**GIVEN TEXT**
Business was brisk enough at first, mainly because local people, curious to see who had taken over the station, stopped to buy gas. Eventually they boycotted him, and he was left with the trade of people in transit. It was sometimes clear, according to the man, that neither the locals nor the travelers were very pleased to find a person of his ethnic background handling the gas pump: “People don’t tell you that to your face. But you can feel it. They don’t like it when I own this business.” The exceptions were the customers who did more than stare---those who cursed him soundly for taking work away from white men. Like some of the operators of the gas stations, he had to endure the rumour that he added water to the gas. Yet these signs of prejudice and discrimination, when they were evident, did not bother him very much. His attitude was that racism is natural, and therefore not worthwhile getting upset about it: “It’s everywhere. Even back home too. Nobody can stop that. It’s the nature.” This interpretation of racism seemed to pervade all aspects of his life. He explained that he never talks to his children about racism. They may be subjected to name-calling in school, he commented, but if so he did not want to know about it. His rationale, again, was that racism is universal and inevitable, and his children simply have to learn to cope with it.

In 1991, a former native of Paradise, on a sentimental voyage to the land of her youth, checked into a local motel and fell into a state of mild shock: the owners of the motel were Sikhs from India. As she made clear, the people in the world she most despised and feared were the Sikhs. This woman was much too gracious to make her feelings explicit, and if her hosts detected anything peculiar about her reaction to them, they kept it to themselves.

The woman who ran the motel (her husband continued to live and work in Toronto, joining her on weekends when he had time) had no major complaints about prejudice and discrimination. Certainly, she revealed, some clients stared at her, and sometimes they made it obvious that they did not appreciate her national origin, but she just ignored the implied racism, noting that it was “human nature.” She did, however, take action when a youngster began to telephone her two children on a regular basis, berating them with foul language and racist terminology. She eventually discovered the caller’s identity---a schoolmate of her children---and put an end to the nonsense by contacting the principal.

This woman stated that she had rarely experienced what appeared to be outright racism in Canada, but when it had occurred, the setting had been the city, not Paradise. For example, on one occasion after moving to the motel she traveled to Toronto to shop, taking the opportunity to wear her native clothes.4 Several white youth accosted her on the street and began to shout, “Paki, paki.” As she smiled thinly, they didn’t even realize she was from India.

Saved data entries

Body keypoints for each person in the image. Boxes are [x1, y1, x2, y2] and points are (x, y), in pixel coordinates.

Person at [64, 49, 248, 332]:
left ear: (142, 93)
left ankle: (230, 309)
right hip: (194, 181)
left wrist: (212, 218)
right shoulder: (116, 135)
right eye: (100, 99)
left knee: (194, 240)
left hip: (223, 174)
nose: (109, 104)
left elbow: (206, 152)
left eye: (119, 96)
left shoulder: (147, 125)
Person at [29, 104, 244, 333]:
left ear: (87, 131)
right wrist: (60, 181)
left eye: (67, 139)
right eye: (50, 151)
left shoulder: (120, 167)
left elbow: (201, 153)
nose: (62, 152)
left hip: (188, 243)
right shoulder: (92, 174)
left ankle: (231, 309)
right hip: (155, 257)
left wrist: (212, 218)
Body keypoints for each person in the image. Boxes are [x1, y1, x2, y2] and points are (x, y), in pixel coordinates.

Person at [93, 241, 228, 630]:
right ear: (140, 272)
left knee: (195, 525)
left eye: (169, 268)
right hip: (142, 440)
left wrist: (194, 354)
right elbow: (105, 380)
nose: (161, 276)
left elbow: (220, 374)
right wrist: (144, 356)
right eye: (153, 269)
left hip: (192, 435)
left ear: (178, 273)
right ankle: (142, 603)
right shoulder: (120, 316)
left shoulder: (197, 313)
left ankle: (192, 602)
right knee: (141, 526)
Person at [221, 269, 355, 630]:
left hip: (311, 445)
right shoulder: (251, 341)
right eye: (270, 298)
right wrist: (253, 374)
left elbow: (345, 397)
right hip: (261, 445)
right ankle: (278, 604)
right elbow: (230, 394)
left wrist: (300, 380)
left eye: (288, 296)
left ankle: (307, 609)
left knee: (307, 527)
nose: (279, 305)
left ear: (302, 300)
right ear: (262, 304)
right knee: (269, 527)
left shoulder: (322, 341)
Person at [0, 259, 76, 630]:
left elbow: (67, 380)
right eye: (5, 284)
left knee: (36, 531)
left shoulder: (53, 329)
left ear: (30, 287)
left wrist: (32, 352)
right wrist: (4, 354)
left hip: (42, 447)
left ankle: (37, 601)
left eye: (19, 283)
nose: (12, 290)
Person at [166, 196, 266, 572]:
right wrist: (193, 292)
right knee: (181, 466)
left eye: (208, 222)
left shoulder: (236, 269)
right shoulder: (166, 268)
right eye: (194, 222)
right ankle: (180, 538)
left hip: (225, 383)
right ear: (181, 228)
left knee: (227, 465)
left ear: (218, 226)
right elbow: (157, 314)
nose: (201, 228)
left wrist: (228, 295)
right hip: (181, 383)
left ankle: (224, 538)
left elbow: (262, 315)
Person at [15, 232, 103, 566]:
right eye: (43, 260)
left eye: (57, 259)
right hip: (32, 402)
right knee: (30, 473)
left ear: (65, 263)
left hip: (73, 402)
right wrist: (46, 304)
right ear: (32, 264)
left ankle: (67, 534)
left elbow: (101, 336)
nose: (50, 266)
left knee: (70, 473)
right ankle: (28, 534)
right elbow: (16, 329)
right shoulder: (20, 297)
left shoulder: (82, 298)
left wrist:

**TASKS AND EXERCISES**
a. Answer these questions about the excerpt on racism in Paradise:
(i) What rumour did the gas station owner have to endure?
(ii) Who owned the motel the former native of Paradise checked into in 1991?
(iii) How did the motel woman stop the phone calls to her children?
b. Change the part of the excerpt on racism in Paradise that opens with the words "This woman stated" and closes with "was from India.", replacing "the city" with "an urban area".

**YOUR RESPONSES**
a.
(i) That he added water to the gas.
(ii) Sikhs from India.
(iii) She found out who the caller was and contacted the principal.

b.
This woman stated that she had rarely experienced what appeared to be outright racism in Canada, but when it had occurred, the setting had been an urban area, not Paradise. For example, on one occasion after moving to the motel she traveled to Toronto to shop, taking the opportunity to wear her native clothes.4 Several white youth accosted her on the street and began to shout, “Paki, paki.” As she smiled thinly, they didn’t even realize she was from India.